Let’s break the speed barriers
In this age of instant coffee, noodles and gratification, Indian youth are not willing to wait patiently for anything. They’re determined to get what their hearts are set on, even if it means lying to their parents or violating rules
Tn oday’s youth are self-centred, and will do almost anything as long as it benefits them. To top it all, impatience seems to have been woven into their DNA.
“I will beg, borrow or steal to buy something I really want,” the Hindustan Times-MaRs Youth Survey recorded as many as 81.5% respondents as saying. While 68.3% youngsters confessed to doing things their parents would not approve of, as many as 66% confessed to lying to their folks.
Harshita Srivastava, a 22-year-old content writer with InstaOffice, has an explanation for the occasional untruth. “One’s sense of right and wrong should come from within. You lie only when you know you have made a mistake, and don’t want to hurt your parents. What matters is if there is sincere effort on your part to not make the mistake again,” she says.
Nearly 80% of the respondents polled by the Hindustan TimesMaRs Youth Survey said they would do anything to win the approval of their friends. Srivastava, however, was surprised by such an attitude. “If you have to go out of your way to gain the approval of your friends by changing who you are, then it is high time you asked yourself if it’s worth being friends with such people. Seeking anyone’s approval shows lack of self-confidence,” she asserted.

Provided material ::
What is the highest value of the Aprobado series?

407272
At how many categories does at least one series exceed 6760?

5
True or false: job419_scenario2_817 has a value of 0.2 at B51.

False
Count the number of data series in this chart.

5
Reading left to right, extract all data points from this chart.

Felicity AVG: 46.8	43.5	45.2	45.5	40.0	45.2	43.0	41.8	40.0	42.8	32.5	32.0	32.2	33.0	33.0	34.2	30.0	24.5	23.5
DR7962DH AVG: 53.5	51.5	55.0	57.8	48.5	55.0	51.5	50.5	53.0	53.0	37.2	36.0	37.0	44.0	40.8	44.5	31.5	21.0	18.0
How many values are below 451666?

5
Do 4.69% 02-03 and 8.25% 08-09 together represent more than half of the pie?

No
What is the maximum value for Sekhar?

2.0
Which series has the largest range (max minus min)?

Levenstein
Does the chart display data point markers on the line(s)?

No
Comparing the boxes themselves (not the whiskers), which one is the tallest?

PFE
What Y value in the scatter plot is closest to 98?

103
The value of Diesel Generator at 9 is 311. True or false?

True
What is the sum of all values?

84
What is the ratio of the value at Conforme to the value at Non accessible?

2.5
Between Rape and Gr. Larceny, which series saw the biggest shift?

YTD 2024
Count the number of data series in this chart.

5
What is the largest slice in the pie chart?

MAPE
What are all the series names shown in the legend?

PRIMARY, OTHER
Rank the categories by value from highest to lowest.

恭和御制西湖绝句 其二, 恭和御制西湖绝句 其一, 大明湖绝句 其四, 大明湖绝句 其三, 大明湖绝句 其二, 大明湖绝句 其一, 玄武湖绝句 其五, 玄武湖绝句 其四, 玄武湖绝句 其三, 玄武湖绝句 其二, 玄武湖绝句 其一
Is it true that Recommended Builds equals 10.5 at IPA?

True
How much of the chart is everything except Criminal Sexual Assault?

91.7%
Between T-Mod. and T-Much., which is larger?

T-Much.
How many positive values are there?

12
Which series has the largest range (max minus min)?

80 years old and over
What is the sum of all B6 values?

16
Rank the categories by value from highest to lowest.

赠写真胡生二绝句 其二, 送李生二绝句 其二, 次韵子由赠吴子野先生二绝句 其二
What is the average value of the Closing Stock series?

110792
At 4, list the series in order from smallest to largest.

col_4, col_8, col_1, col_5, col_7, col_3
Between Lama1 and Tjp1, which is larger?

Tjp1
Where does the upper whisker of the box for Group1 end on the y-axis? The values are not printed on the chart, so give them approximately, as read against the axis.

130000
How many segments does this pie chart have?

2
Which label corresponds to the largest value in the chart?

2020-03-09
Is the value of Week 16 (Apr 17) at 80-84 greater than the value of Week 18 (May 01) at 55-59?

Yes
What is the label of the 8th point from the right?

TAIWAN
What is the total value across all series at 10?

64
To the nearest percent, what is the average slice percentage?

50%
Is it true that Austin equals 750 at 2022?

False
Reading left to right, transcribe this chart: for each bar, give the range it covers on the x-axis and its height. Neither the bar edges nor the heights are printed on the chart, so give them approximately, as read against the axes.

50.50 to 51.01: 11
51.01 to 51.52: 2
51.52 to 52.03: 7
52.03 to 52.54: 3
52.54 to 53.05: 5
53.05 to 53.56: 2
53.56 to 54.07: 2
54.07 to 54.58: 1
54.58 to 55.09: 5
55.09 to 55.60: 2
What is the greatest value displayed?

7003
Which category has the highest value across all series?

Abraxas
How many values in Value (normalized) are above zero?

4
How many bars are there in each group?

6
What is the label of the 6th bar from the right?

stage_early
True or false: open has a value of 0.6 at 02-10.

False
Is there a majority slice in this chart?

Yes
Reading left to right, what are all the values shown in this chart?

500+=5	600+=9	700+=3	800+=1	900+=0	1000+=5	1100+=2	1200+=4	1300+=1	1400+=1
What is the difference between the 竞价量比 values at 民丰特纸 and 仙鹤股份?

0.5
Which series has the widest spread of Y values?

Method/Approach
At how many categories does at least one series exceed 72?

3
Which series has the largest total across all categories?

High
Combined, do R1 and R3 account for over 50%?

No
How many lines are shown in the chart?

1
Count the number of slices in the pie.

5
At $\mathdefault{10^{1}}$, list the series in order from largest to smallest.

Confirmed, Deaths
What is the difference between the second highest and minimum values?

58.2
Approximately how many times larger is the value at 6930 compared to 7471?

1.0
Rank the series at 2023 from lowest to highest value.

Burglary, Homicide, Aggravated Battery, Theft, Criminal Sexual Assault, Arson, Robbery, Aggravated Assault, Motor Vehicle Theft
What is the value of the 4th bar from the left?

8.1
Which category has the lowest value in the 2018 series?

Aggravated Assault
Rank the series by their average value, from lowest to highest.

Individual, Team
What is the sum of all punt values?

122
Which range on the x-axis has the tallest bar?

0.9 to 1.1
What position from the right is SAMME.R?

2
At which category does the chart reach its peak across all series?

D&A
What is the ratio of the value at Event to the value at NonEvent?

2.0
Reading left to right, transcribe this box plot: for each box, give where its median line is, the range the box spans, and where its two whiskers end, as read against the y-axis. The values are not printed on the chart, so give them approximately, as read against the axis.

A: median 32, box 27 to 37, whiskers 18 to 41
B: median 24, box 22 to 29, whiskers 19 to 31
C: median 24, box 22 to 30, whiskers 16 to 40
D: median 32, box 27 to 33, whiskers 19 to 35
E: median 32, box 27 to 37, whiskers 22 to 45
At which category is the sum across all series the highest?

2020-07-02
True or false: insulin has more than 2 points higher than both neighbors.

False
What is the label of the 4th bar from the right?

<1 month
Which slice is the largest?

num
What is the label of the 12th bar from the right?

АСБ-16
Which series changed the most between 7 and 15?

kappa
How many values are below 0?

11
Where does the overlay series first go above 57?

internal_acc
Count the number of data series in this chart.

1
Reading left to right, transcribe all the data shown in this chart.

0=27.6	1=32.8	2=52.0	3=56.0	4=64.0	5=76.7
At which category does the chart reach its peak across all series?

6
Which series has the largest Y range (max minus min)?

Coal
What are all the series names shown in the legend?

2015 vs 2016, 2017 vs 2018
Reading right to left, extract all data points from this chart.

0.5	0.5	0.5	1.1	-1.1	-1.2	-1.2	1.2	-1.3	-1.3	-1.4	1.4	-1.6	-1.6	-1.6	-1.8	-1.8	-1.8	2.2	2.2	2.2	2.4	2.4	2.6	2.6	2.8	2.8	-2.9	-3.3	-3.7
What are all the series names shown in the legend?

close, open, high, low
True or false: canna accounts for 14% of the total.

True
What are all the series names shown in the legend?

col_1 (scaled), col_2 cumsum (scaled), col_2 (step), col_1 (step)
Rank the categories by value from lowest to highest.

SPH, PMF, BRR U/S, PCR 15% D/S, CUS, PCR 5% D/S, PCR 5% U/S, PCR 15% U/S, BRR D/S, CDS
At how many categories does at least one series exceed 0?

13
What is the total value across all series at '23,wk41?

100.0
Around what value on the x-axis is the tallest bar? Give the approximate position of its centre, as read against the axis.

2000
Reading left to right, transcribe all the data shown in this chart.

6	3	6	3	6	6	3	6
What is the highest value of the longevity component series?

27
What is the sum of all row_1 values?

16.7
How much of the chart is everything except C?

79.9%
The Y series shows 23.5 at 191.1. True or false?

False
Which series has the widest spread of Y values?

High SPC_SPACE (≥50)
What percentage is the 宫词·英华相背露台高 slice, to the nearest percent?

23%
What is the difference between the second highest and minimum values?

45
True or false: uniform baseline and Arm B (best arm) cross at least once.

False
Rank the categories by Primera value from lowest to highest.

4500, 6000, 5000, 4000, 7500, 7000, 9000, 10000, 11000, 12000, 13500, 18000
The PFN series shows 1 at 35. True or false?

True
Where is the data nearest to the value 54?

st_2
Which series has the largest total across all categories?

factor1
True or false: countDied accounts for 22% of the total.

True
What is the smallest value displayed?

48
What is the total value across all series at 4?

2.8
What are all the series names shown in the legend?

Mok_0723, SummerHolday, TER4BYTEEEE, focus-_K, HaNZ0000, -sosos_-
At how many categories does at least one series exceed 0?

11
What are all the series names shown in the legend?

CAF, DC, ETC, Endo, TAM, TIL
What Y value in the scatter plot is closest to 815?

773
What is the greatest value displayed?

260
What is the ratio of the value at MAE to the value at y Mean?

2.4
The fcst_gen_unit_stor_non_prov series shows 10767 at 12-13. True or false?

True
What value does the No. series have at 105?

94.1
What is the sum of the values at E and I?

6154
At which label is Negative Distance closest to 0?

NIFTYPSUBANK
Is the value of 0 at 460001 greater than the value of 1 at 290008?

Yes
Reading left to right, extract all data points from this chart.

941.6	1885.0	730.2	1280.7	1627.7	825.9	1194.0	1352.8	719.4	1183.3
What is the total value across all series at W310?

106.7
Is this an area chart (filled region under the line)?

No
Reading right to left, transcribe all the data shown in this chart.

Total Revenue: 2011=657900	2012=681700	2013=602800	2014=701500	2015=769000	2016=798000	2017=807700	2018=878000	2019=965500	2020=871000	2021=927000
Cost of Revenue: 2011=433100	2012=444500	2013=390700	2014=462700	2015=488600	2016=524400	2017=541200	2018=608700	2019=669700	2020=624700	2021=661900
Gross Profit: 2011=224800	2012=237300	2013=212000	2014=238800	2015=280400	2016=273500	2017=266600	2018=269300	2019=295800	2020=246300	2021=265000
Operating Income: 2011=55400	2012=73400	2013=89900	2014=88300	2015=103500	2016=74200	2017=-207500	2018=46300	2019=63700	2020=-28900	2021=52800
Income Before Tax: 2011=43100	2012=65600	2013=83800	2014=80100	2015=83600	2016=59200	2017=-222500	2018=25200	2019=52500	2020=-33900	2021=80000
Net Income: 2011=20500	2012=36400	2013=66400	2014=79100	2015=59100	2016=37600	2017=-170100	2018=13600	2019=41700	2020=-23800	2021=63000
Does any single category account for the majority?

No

Actions to take ::
- a) List every percentage figure that the youth survey article reports.
- b) Proceed with the youth survey article from the point where it stops.

Answers by item number ::
- a) 81.5%, 68.3%, 66%, nearly 80%

- b)
Tanya Jain, a copywriter with Webenza, also could not fathom why people would act fake to fit in a particular group. “It is time we realised that such pretence won’t get us anywhere. We need to learn to accept and love ourselves for who we are,” she said.
Delhi-based psychoanalyst Nilofer Kaul put this trend in perspective. “The desire for peer approval seems to pervade our adolescence and youth. Acting cool and keeping up with the latest fashion improves acceptance in the community. Often, we find ourselves lacking in confidence and not measuring up to societal standards,” she said.
The survey also highlighted the widening generation gap between youngsters and older folk. As many as 75% of the respondents said they wouldn’t care what their parents thought as long as they did what they believed was right.
However, Shubham Saran – the 31-year-old founder of Zorted Solutions Private Limited – said while it was okay to be influenced by Western values, the youth should try to strike a balance between their views and that of their parents. “While the younger lot are adopting a more ‘modern’ outlook due to the advent of technology, they also refuse to consider the fact that their parents have more experience than them,” explained Saran. “I have travelled to more places at my age than they did in their youth, but they will always have an edge in understanding human emotions and situations.”
India’s younger generation is also anything but patient. Over 82% respondents of the survey said they wanted everything – and fast.
“This attitude resonates well with the fact that resources are much easier to access now. The advertisements being aired these days stress on this very fact. One thing that can be highlighted here is Royal Stag’s ‘It’s your life’ commercial, which goes to say that nothing is unachievable. If you have the will, you can etch out huge goals for yourself and push hard to achieve them,” said Saran.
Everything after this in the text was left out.